Treatment of Cryptococcal Meningitis
In the absence of therapy cryptococcal meningoencephalitis is uniformly fatal. Early diagnosis and prompt treatment is critical to improve survival. The classes of antifungal drugs that have activity against Cryptococcus are the polyenes (amphotericin B formulations), the azoles, and flucytosine. Treatment of cryptococcal meningitis typically consists of a 2-week induction phase of therapy followed by 8 weeks of consolidation therapy, and additional maintenance therapy that acts as secondary prophylaxis against recurrence. The recommended treatment regimens are indicated in Table 3.

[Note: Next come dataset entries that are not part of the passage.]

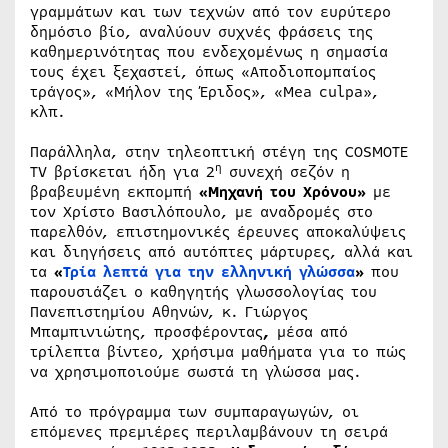
γραμμάτων και των τεχνών από τον ευρύτερο
δημόσιο βίο, αναλύουν συχνές φράσεις της
καθημερινότητας που ενδεχομένως η σημασία
τους έχει ξεχαστεί, όπως «Αποδιοπομπαίος
τράγος», «Μήλον της Έριδος», «Μea culpa»,
κλπ.
Παράλληλα, στην τηλεοπτική στέγη της COSMOTE
η
TV βρίσκεται ήδη για 2
συνεχή σεζόν η
βραβευμένη εκπομπή
«Μηχανή του Χρόνου»
με
τον Χρίστο Βασιλόπουλο, με αναδρομές στο
παρελθόν, επιστημονικές έρευνες αποκαλύψεις
και διηγήσεις από αυτόπτες μάρτυρες, αλλά και
τα
«
Τρία λεπτά για την ελληνική γλώσσα
»
που
παρουσιάζει ο καθηγητής γλωσσολογίας του
Πανεπιστημίου Αθηνών, κ. Γιώργος
Μπαμπινιώτης, προσφέροντας
,
μέσα από
τρίλεπτα βίντεο, χρήσιμα μαθήματα για το πώς
να χρησιμοποιούμε σωστά τη γλώσσα μας.
Από το πρόγραμμα των συμπαραγωγών, οι
επόμενες πρεμιέρες περιλαμβάνουν τη σειρά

Combination therapy with amphotericin B and flucytosine was established as the superior regimen in the mid-1990s, and globally is the preferred regimen. However, both amphotericin B and flucytosine are associated with significant toxicities that included renal toxicity, anemia, and neutropenia, and require intravenous administration and monitoring of toxicities. In much of sub-Saharan Africa and parts of Asia flucytosine is either not registered or is too expensive for clinical use. Amphotericin B is not often available, particularly in remote settings far from central hospitals. The cost of amphotericin B, the monitoring and management of its associated toxicities, and the prolonged hospital admission make it an expensive treatment option in resource-limited settings. Several studies have assessed the efficacy of alternative regimens that either contain Amphotericin B alone, amphotericin with fluconazole, fluconazole with flucytosine, fluconazole monotherapy or short courses of amphotericin B. The results of the key studies are summarized in Table 4. The greatest limitation is that most of the studies are small, single center studies that are not adequately powered to assess mortality benefit of a given regimen. Most patients in sub-Saharan Africa continue to receive induction therapy with fluconazole monotherapy despite the associated high mortality rates.
In addition to antifungal therapy, optimal management of raised intracranial pressure is required to reduce morbidity and mortality. Patients who have CSF opening pressures ≥ 25 cm of H2O should undergo repeat lumbar puncture until CSF pressures have normalized. Daily lumbar punctures may be required. If pressures remain persistently elevated a lumbar drain should be considered.